▶ Assignment: Copy out every line of the records below without any change, omitting the pictures.

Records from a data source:
=== Begin Enclosure ===
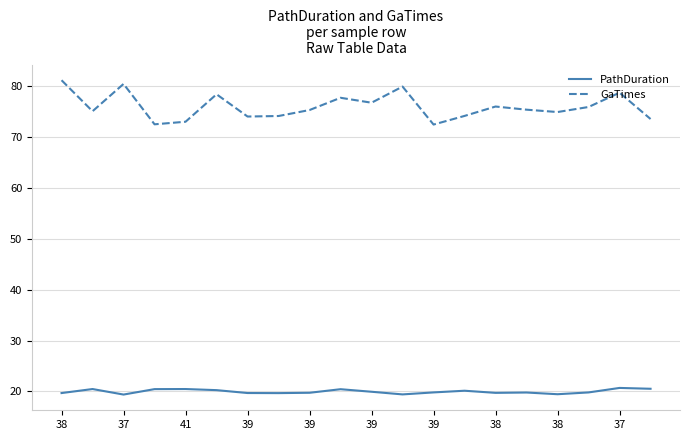

What is the maximum value for GaTimes?

81.1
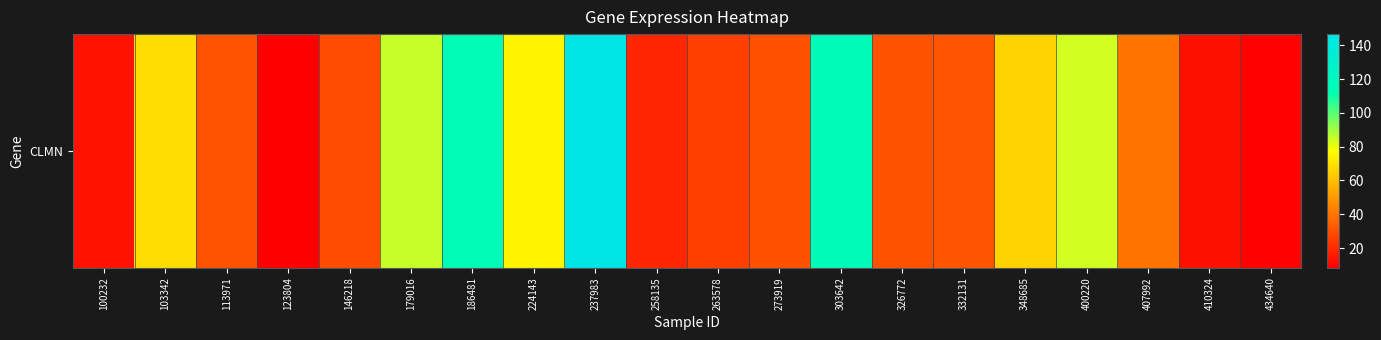

True or false: the data shows 20.8 at 410324.

False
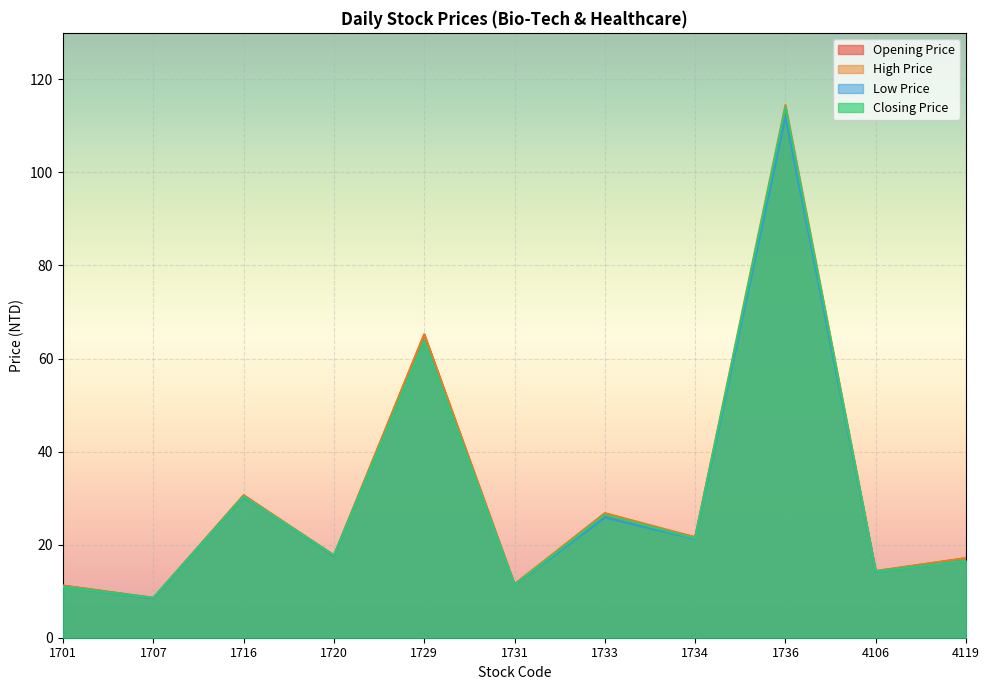

Reading left to right, extract all data points from this chart.

Opening Price: 11.2	8.5	30.6	17.6	65.2	11.3	26.3	21.6	113.0	14.3	17.1
High Price: 11.2	8.6	30.6	17.8	65.2	11.6	26.8	21.6	114.5	14.3	17.1
Low Price: 10.9	8.5	30.2	17.6	63.8	11.3	25.8	21.2	112.0	14.2	16.6
Closing Price: 10.9	8.6	30.4	17.7	63.8	11.3	26.4	21.4	114.0	14.2	16.6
=== End Enclosure ===
▶ Task solution:
What is the maximum value for GaTimes?

81.1

True or false: the data shows 20.8 at 410324.

False

Reading left to right, extract all data points from this chart.

Opening Price: 11.2	8.5	30.6	17.6	65.2	11.3	26.3	21.6	113.0	14.3	17.1
High Price: 11.2	8.6	30.6	17.8	65.2	11.6	26.8	21.6	114.5	14.3	17.1
Low Price: 10.9	8.5	30.2	17.6	63.8	11.3	25.8	21.2	112.0	14.2	16.6
Closing Price: 10.9	8.6	30.4	17.7	63.8	11.3	26.4	21.4	114.0	14.2	16.6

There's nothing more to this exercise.